SET EXERCISE A: Check each statement against the profile of Scholefield below, answering yes or no and quoting the words of the text that settle it: (i) Regional Surrealism was Scholefield's first release on Planet Mu. (ii) Scholefield runs his own label, called Display Copy. (iii) On 'Let's Go Swimming,' Scholefield sped up the vocal from a storytelling tape.
SET EXERCISE B: Transcribe the profile of Scholefield below word for word, from "Scholefield’s kaleidoscopic work" to "own aural equivalents.".

# start of PASSAGE PROVIDED

Scholefield’s kaleidoscopic work covers music from pretty much every angle going – there’s the sleeve artwork he created for Oneohtrix Point Never, tour T-shirts and posters for Mogwai, 3D sound/ music installations for Optimo (Hot 100 #57), live visuals for Laurel Halo, videos he’s directed for Hudson Mohawke (Hot 100 #17) and animated for Jamie Lidell… safe to say, the boy is no slouch. And when he’s not in the studio designing dripping, glowing, morphing acid-trips to look at, he’s producing his own aural equivalents.

His glistening, eerie music spans the soft ambient soundscapes of Eno, the chiming, retro-futuristic synths of his friend Daniel Lopatin, the polychrome beat odyssies of HudMo and the unnerving drama of Mogwai. If you’re wondering where to hear it, you’ll find last year’s Light and Extension on his label, Display Copy (yep, he runs his own label, too). This year’s superbly textured and chilled Regional Surrealism was his first on Planet Mu. For a taster, try Scholefield’s own favourite, the Boards of Canada-esque last track, ‘Let’s Go Swimming’, where he slowed down the vocal on a Hans Christian Andersen storytelling tape he’s had since he was a toddler. ‘That’s my favourite – for nostalgic reasons. I slowed it down and it ended up this kind of spaced-out jam.’

Look out for an EP in 2013 from the ever-talented Konx, plus experiments in analogue film and coloured liquids, to use as projections at live shows next year.

# end of PASSAGE PROVIDED
# start of GIVEN RECORDS

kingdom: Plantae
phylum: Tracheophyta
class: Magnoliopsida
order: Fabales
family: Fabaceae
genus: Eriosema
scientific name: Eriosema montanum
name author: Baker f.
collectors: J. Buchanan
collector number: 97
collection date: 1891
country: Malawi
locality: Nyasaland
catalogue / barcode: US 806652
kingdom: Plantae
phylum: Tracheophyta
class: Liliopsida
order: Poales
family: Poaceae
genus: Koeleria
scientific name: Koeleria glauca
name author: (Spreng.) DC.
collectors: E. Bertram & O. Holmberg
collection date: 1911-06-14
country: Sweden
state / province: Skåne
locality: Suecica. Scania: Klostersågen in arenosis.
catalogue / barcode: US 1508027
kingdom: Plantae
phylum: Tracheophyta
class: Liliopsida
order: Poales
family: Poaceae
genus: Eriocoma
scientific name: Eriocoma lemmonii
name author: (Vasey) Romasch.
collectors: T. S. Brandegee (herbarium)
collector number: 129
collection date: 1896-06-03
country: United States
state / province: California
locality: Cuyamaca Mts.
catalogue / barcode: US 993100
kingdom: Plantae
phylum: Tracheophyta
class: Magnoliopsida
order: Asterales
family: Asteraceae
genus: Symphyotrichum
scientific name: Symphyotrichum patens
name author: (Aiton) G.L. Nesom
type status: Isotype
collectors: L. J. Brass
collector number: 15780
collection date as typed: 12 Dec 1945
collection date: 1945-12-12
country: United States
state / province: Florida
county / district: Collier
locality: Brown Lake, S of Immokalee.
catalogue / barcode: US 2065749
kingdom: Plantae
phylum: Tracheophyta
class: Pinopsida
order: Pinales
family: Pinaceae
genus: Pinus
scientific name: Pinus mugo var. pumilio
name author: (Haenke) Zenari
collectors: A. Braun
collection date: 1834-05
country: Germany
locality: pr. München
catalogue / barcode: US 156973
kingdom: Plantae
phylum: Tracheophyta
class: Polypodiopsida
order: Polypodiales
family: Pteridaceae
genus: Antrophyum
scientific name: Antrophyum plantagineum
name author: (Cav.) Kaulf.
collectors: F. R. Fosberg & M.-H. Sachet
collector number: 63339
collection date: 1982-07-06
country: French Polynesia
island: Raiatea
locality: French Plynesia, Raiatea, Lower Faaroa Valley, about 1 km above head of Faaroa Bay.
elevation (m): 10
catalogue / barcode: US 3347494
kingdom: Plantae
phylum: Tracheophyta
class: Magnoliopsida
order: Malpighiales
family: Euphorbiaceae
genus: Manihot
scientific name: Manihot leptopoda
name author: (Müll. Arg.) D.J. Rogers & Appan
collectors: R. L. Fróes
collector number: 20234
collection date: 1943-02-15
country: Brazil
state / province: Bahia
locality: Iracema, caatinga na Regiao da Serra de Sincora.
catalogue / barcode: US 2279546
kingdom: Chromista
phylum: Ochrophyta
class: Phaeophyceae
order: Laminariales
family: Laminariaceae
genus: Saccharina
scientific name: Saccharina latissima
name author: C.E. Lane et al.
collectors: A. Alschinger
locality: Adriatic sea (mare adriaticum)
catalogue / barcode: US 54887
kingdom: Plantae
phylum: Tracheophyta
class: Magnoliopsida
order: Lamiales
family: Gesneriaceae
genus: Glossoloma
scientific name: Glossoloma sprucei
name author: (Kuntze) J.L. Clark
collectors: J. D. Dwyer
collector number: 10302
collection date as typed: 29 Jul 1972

# end of GIVEN RECORDS

RESULT A:
(i) Yes: "Regional Surrealism was his first on Planet Mu."
(ii) Yes: "on his label, Display Copy (yep, he runs his own label, too)"
(iii) No: "he slowed down the vocal on a Hans Christian Andersen storytelling tape"

RESULT B:
Scholefield’s kaleidoscopic work covers music from pretty much every angle going – there’s the sleeve artwork he created for Oneohtrix Point Never, tour T-shirts and posters for Mogwai, 3D sound/ music installations for Optimo (Hot 100 #57), live visuals for Laurel Halo, videos he’s directed for Hudson Mohawke (Hot 100 #17) and animated for Jamie Lidell… safe to say, the boy is no slouch. And when he’s not in the studio designing dripping, glowing, morphing acid-trips to look at, he’s producing his own aural equivalents.